One of the main themes of Apple’s WWDC 2019 keynote last week was privacy. Apple unveiled several new features for its various operating systems showing a renewed commitment to privacy at a time where its rivals are also making user privacy a top priority. Location data also came up during the presentation, with Apple unveiling a new location-specific feature that lets you instruct an app to use your location information only once. After that, the app will have to keep asking each time it wants to track you. On top of that, Apple will show you a map of the location data an app has acquired, as well as an explanation of why each particular app needs access to your location.
The screenshots below, via 9to5Mac, show the kind of notifications you might expect on your iPhone and iPad.

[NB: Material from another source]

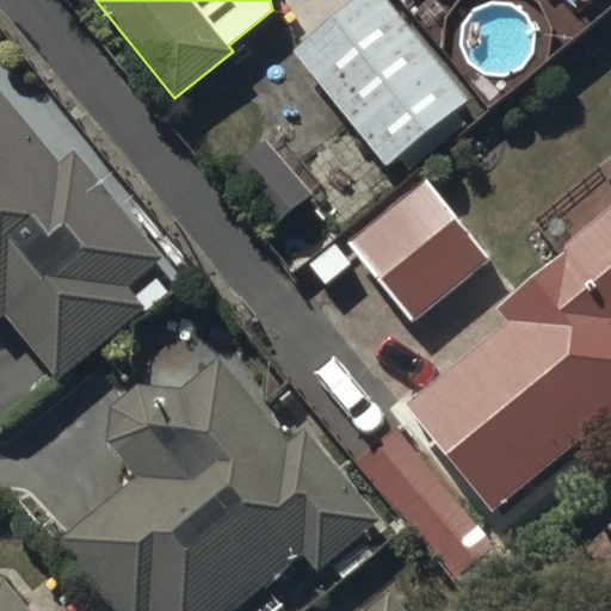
[(473,100),(388,0),(356,0),(295,51),(392,167),(402,159),(414,173),(470,127),(458,112),(473,100)]
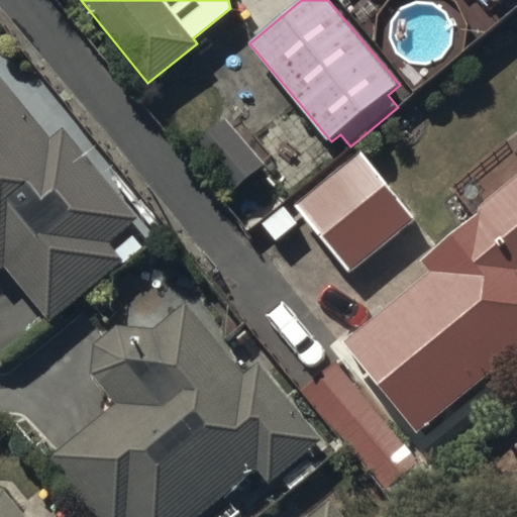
[(54,137),(0,75),(0,270),(3,268),(48,322),(122,260),(109,244),(141,217),(65,127),(54,137)]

One of them comes from the Tesla app and reads:
Tesla uses your location to show your proximity to your vehicle (while the app is open), and to optimize phone key on your support vehicles (while the app is in the background).

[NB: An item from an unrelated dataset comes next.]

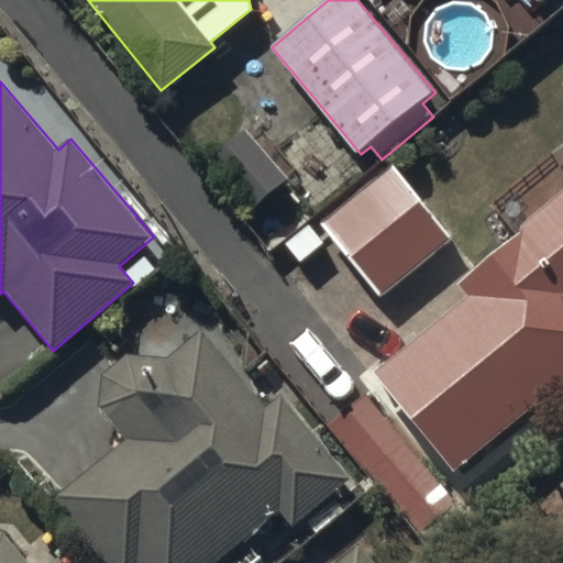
[(245,129),(209,161),(251,208),(287,176),(245,129)]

The other app is from Apple’s own Apple Store:
We’ll provide you with relevant products, features, and services depending on where you are.

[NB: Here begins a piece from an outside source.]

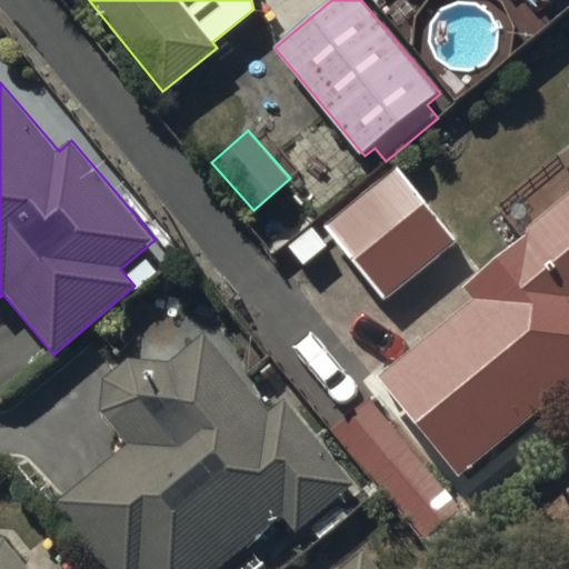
[(456,240),(398,167),(326,223),(383,297),(456,240)]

The popup notifications appear when an app is using your location in the background, and it features a map with the actual location data the app has tracked. The map detail is the kind of visual trick that will make you pay closer attention to apps that may be using and abusing your location data.
The report notes that Apple will continue to deliver these notifications for all apps that keep using location data in the background, offering users a better look at what apps might be tracking their whereabouts, and giving them options to change access from “Always” to “Only while using.”
Apple also explained that other platforms deal with location info differently. tvOS does not support Always, while watchOS doesn’t need it. macOS doesn’t have Always or When in use, and iPad apps for Mac may get Always as well as When in use.
iOS 13 also changes the way apps can read Bluetooth and Wi-Fi data to approximate your location. Apple is “shutting the door on that abuse,” Craig Federighi said on stage last week.